▶ **The task**
Repeat every entry word for word, but leave the images out of your copy.

(Entries from a dataset)
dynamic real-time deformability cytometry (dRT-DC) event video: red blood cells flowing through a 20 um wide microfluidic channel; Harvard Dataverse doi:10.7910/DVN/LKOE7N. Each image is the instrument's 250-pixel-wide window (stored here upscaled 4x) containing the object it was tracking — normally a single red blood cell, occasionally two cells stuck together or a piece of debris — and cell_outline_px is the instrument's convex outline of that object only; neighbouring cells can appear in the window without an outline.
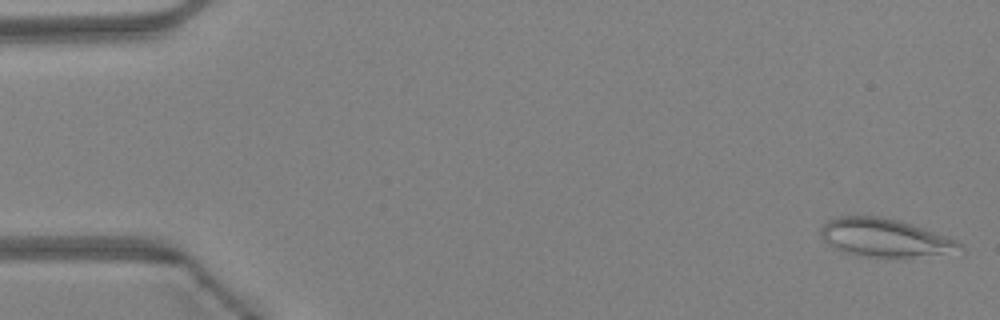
{"species": "Egyptian fruit bat (a non-hibernating species)", "species_latin": "Rousettus aegyptiacus", "temperature_condition": "warm", "stored_images_in_passage": 47, "camera_frame_rate_fps": 3000, "um_per_image_px": 0.085, "animal": {"sex": "female"}, "frame": {"image": 1, "passage_image": 1, "time_ms": 0.0, "image_size_px": [1000, 320], "cell_outline_px": [[964, 252], [912, 256], [868, 256], [844, 252], [828, 244], [820, 236], [820, 228], [828, 220], [840, 216], [876, 216], [896, 220], [912, 224], [948, 236], [964, 244]], "centroid_in_image_um": [75.26, 20.2], "position_along_channel_um": 9.7, "area_um2": 30.63}}
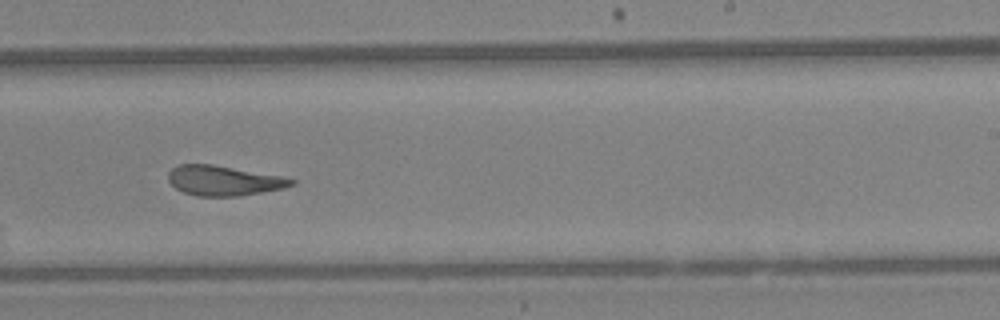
{"frame": {"image": 2, "passage_image": 29, "time_ms": 9.333, "image_size_px": [1000, 320], "cell_outline_px": [[296, 184], [284, 188], [240, 196], [196, 196], [184, 192], [176, 188], [168, 180], [168, 172], [172, 168], [180, 164], [212, 164], [284, 176], [296, 180]], "centroid_in_image_um": [19.05, 15.35], "position_along_channel_um": 270.0, "area_um2": 21.62}}
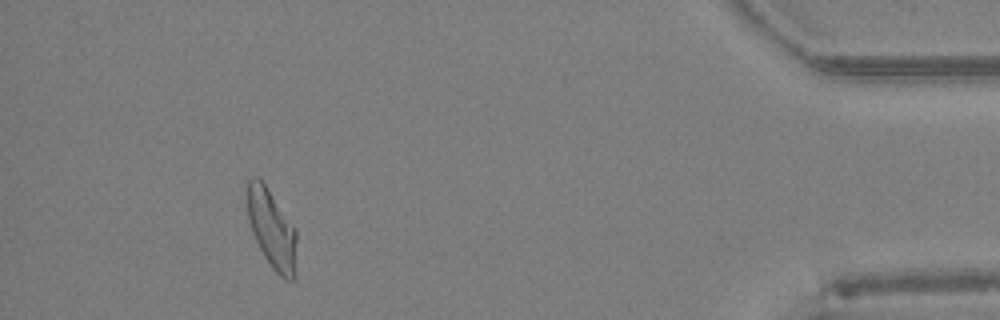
{"frame": {"image": 3, "passage_image": 43, "time_ms": 14.0, "image_size_px": [1000, 320], "cell_outline_px": [[296, 276], [292, 280], [284, 280], [272, 268], [264, 256], [252, 232], [248, 216], [248, 180], [252, 176], [256, 176], [264, 184], [296, 228]], "centroid_in_image_um": [23.13, 19.52], "position_along_channel_um": 412.1, "area_um2": 22.48}, "authors_computed_cell_mechanics": {"area_um2": 23.2356, "velocity_mm_per_s": 4.3274, "shape_relaxation_time_tau1_ms": null, "shape_relaxation_time_tau2_ms": 2.3894, "deformation_change_tau1": null, "deformation_change_tau2": 0.1275}}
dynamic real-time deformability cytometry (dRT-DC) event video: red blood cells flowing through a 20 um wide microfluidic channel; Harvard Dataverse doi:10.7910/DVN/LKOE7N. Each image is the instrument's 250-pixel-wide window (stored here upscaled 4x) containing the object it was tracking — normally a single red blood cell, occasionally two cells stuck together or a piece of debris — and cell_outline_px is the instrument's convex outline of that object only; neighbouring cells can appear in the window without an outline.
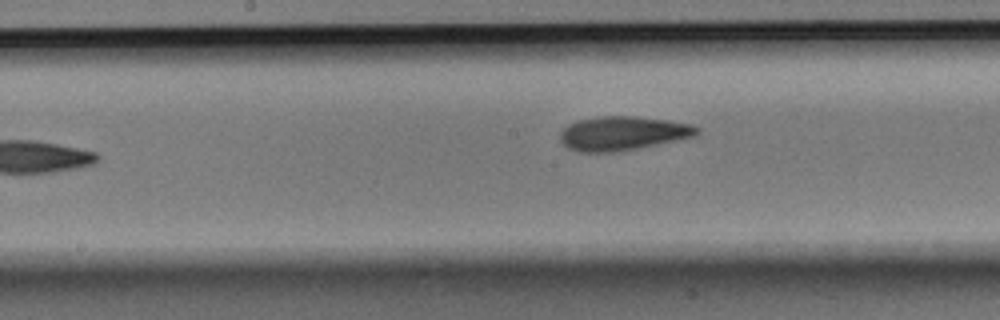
{"species": "Egyptian fruit bat (a non-hibernating species)", "species_latin": "Rousettus aegyptiacus", "temperature_condition": "room temperature", "stored_images_in_passage": 7, "camera_frame_rate_fps": 3000, "um_per_image_px": 0.085, "animal": {"sex": "male"}, "frame": {"image": 1, "passage_image": 7, "time_ms": 2.0, "image_size_px": [1000, 320], "cell_outline_px": [[700, 132], [696, 136], [640, 148], [612, 152], [580, 152], [568, 148], [560, 140], [560, 132], [568, 124], [576, 120], [600, 116], [636, 116], [668, 120], [692, 124], [700, 128]], "centroid_in_image_um": [52.95, 11.32], "position_along_channel_um": 195.3, "area_um2": 27.34}}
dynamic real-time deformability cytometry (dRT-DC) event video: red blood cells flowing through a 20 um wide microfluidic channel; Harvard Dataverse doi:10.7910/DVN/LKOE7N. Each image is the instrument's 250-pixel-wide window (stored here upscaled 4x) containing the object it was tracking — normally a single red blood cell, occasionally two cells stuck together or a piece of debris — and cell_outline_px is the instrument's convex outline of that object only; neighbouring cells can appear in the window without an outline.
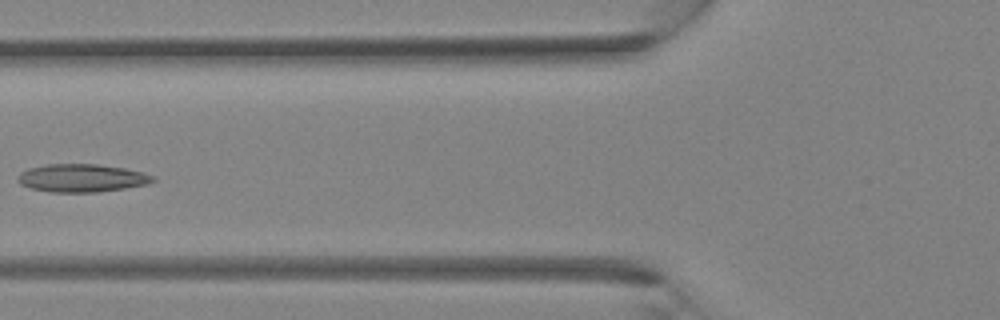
{"species": "Egyptian fruit bat (a non-hibernating species)", "species_latin": "Rousettus aegyptiacus", "temperature_condition": "room temperature", "stored_images_in_passage": 5, "camera_frame_rate_fps": 3000, "um_per_image_px": 0.085, "animal": {"sex": "female"}, "frame": {"image": 1, "passage_image": 5, "time_ms": 4.667, "image_size_px": [1000, 320], "cell_outline_px": [[156, 180], [148, 184], [124, 188], [96, 192], [52, 192], [28, 188], [20, 184], [16, 180], [16, 176], [20, 172], [28, 168], [44, 164], [96, 164], [124, 168], [144, 172], [156, 176]], "centroid_in_image_um": [6.92, 15.13], "position_along_channel_um": 118.9, "area_um2": 22.31}}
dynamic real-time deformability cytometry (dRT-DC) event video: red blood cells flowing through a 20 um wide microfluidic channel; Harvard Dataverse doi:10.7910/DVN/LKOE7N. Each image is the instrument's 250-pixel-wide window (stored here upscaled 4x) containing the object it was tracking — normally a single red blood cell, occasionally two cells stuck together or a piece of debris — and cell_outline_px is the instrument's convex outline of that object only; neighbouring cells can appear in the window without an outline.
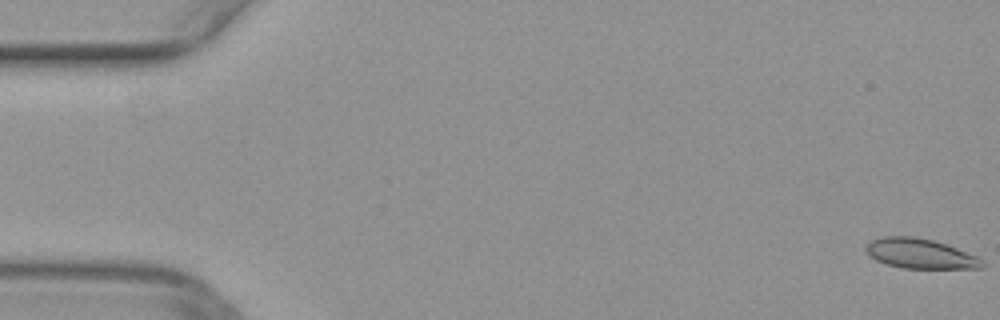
{"species": "common noctule bat (a hibernating species)", "species_latin": "Nyctalus noctula", "temperature_condition": "warm", "stored_images_in_passage": 52, "camera_frame_rate_fps": 3000, "um_per_image_px": 0.085, "animal": {"sex": "female", "body_mass_g": 29.2, "forearm_length_mm": 56.3}, "frame": {"image": 1, "passage_image": 1, "time_ms": 0.0, "image_size_px": [1000, 320], "cell_outline_px": [[984, 268], [904, 268], [888, 264], [876, 260], [868, 256], [864, 252], [864, 248], [872, 240], [884, 236], [912, 236], [932, 240], [956, 248], [976, 256], [984, 264]], "centroid_in_image_um": [78.16, 21.56], "position_along_channel_um": 6.8, "area_um2": 20.0}}
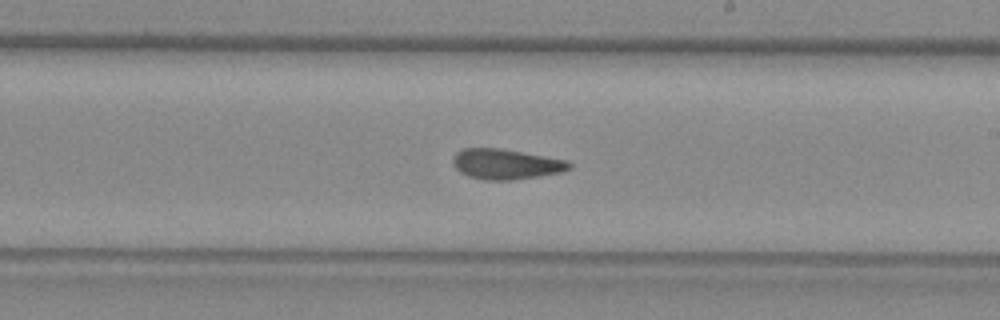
{"frame": {"image": 2, "passage_image": 30, "time_ms": 9.667, "image_size_px": [1000, 320], "cell_outline_px": [[572, 168], [560, 172], [540, 176], [512, 180], [484, 180], [468, 176], [460, 172], [452, 164], [452, 160], [456, 152], [464, 148], [496, 148], [568, 160], [572, 164]], "centroid_in_image_um": [42.99, 13.96], "position_along_channel_um": 246.0, "area_um2": 20.46}}
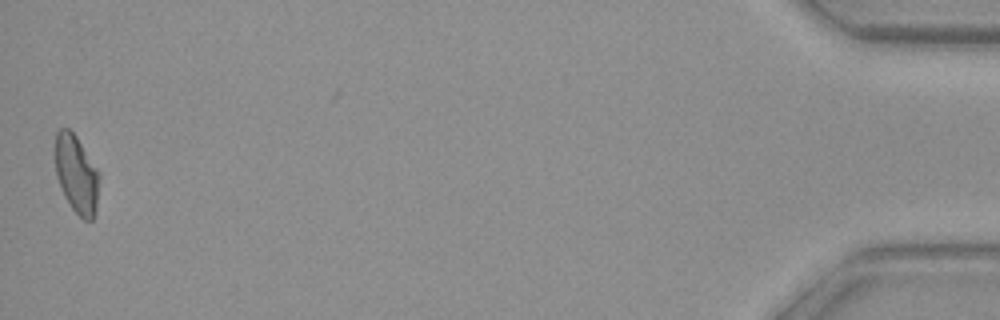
{"frame": {"image": 3, "passage_image": 51, "time_ms": 16.667, "image_size_px": [1000, 320], "cell_outline_px": [[100, 176], [96, 212], [92, 220], [84, 220], [72, 208], [64, 196], [56, 176], [56, 132], [60, 128], [68, 128], [76, 136], [100, 172]], "centroid_in_image_um": [6.53, 14.82], "position_along_channel_um": 428.7, "area_um2": 20.06}}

▶ **Exercise output**
dynamic real-time deformability cytometry (dRT-DC) event video: red blood cells flowing through a 20 um wide microfluidic channel; Harvard Dataverse doi:10.7910/DVN/LKOE7N. Each image is the instrument's 250-pixel-wide window (stored here upscaled 4x) containing the object it was tracking — normally a single red blood cell, occasionally two cells stuck together or a piece of debris — and cell_outline_px is the instrument's convex outline of that object only; neighbouring cells can appear in the window without an outline.
{"species": "Egyptian fruit bat (a non-hibernating species)", "species_latin": "Rousettus aegyptiacus", "temperature_condition": "warm", "stored_images_in_passage": 47, "camera_frame_rate_fps": 3000, "um_per_image_px": 0.085, "animal": {"sex": "female"}, "frame": {"image": 1, "passage_image": 1, "time_ms": 0.0, "image_size_px": [1000, 320], "cell_outline_px": [[964, 252], [912, 256], [868, 256], [844, 252], [828, 244], [820, 236], [820, 228], [828, 220], [840, 216], [876, 216], [896, 220], [912, 224], [948, 236], [964, 244]], "centroid_in_image_um": [75.26, 20.2], "position_along_channel_um": 9.7, "area_um2": 30.63}}
{"frame": {"image": 2, "passage_image": 29, "time_ms": 9.333, "image_size_px": [1000, 320], "cell_outline_px": [[296, 184], [284, 188], [240, 196], [196, 196], [184, 192], [176, 188], [168, 180], [168, 172], [172, 168], [180, 164], [212, 164], [284, 176], [296, 180]], "centroid_in_image_um": [19.05, 15.35], "position_along_channel_um": 270.0, "area_um2": 21.62}}
{"frame": {"image": 3, "passage_image": 43, "time_ms": 14.0, "image_size_px": [1000, 320], "cell_outline_px": [[296, 276], [292, 280], [284, 280], [272, 268], [264, 256], [252, 232], [248, 216], [248, 180], [252, 176], [256, 176], [264, 184], [296, 228]], "centroid_in_image_um": [23.13, 19.52], "position_along_channel_um": 412.1, "area_um2": 22.48}, "authors_computed_cell_mechanics": {"area_um2": 23.2356, "velocity_mm_per_s": 4.3274, "shape_relaxation_time_tau1_ms": null, "shape_relaxation_time_tau2_ms": 2.3894, "deformation_change_tau1": null, "deformation_change_tau2": 0.1275}}
dynamic real-time deformability cytometry (dRT-DC) event video: red blood cells flowing through a 20 um wide microfluidic channel; Harvard Dataverse doi:10.7910/DVN/LKOE7N. Each image is the instrument's 250-pixel-wide window (stored here upscaled 4x) containing the object it was tracking — normally a single red blood cell, occasionally two cells stuck together or a piece of debris — and cell_outline_px is the instrument's convex outline of that object only; neighbouring cells can appear in the window without an outline.
{"species": "Egyptian fruit bat (a non-hibernating species)", "species_latin": "Rousettus aegyptiacus", "temperature_condition": "room temperature", "stored_images_in_passage": 7, "camera_frame_rate_fps": 3000, "um_per_image_px": 0.085, "animal": {"sex": "male"}, "frame": {"image": 1, "passage_image": 7, "time_ms": 2.0, "image_size_px": [1000, 320], "cell_outline_px": [[700, 132], [696, 136], [640, 148], [612, 152], [580, 152], [568, 148], [560, 140], [560, 132], [568, 124], [576, 120], [600, 116], [636, 116], [668, 120], [692, 124], [700, 128]], "centroid_in_image_um": [52.95, 11.32], "position_along_channel_um": 195.3, "area_um2": 27.34}}
dynamic real-time deformability cytometry (dRT-DC) event video: red blood cells flowing through a 20 um wide microfluidic channel; Harvard Dataverse doi:10.7910/DVN/LKOE7N. Each image is the instrument's 250-pixel-wide window (stored here upscaled 4x) containing the object it was tracking — normally a single red blood cell, occasionally two cells stuck together or a piece of debris — and cell_outline_px is the instrument's convex outline of that object only; neighbouring cells can appear in the window without an outline.
{"species": "Egyptian fruit bat (a non-hibernating species)", "species_latin": "Rousettus aegyptiacus", "temperature_condition": "room temperature", "stored_images_in_passage": 5, "camera_frame_rate_fps": 3000, "um_per_image_px": 0.085, "animal": {"sex": "female"}, "frame": {"image": 1, "passage_image": 5, "time_ms": 4.667, "image_size_px": [1000, 320], "cell_outline_px": [[156, 180], [148, 184], [124, 188], [96, 192], [52, 192], [28, 188], [20, 184], [16, 180], [16, 176], [20, 172], [28, 168], [44, 164], [96, 164], [124, 168], [144, 172], [156, 176]], "centroid_in_image_um": [6.92, 15.13], "position_along_channel_um": 118.9, "area_um2": 22.31}}
dynamic real-time deformability cytometry (dRT-DC) event video: red blood cells flowing through a 20 um wide microfluidic channel; Harvard Dataverse doi:10.7910/DVN/LKOE7N. Each image is the instrument's 250-pixel-wide window (stored here upscaled 4x) containing the object it was tracking — normally a single red blood cell, occasionally two cells stuck together or a piece of debris — and cell_outline_px is the instrument's convex outline of that object only; neighbouring cells can appear in the window without an outline.
{"species": "common noctule bat (a hibernating species)", "species_latin": "Nyctalus noctula", "temperature_condition": "warm", "stored_images_in_passage": 52, "camera_frame_rate_fps": 3000, "um_per_image_px": 0.085, "animal": {"sex": "female", "body_mass_g": 29.2, "forearm_length_mm": 56.3}, "frame": {"image": 1, "passage_image": 1, "time_ms": 0.0, "image_size_px": [1000, 320], "cell_outline_px": [[984, 268], [904, 268], [888, 264], [876, 260], [868, 256], [864, 252], [864, 248], [872, 240], [884, 236], [912, 236], [932, 240], [956, 248], [976, 256], [984, 264]], "centroid_in_image_um": [78.16, 21.56], "position_along_channel_um": 6.8, "area_um2": 20.0}}
{"frame": {"image": 2, "passage_image": 30, "time_ms": 9.667, "image_size_px": [1000, 320], "cell_outline_px": [[572, 168], [560, 172], [540, 176], [512, 180], [484, 180], [468, 176], [460, 172], [452, 164], [452, 160], [456, 152], [464, 148], [496, 148], [568, 160], [572, 164]], "centroid_in_image_um": [42.99, 13.96], "position_along_channel_um": 246.0, "area_um2": 20.46}}
{"frame": {"image": 3, "passage_image": 51, "time_ms": 16.667, "image_size_px": [1000, 320], "cell_outline_px": [[100, 176], [96, 212], [92, 220], [84, 220], [72, 208], [64, 196], [56, 176], [56, 132], [60, 128], [68, 128], [76, 136], [100, 172]], "centroid_in_image_um": [6.53, 14.82], "position_along_channel_um": 428.7, "area_um2": 20.06}}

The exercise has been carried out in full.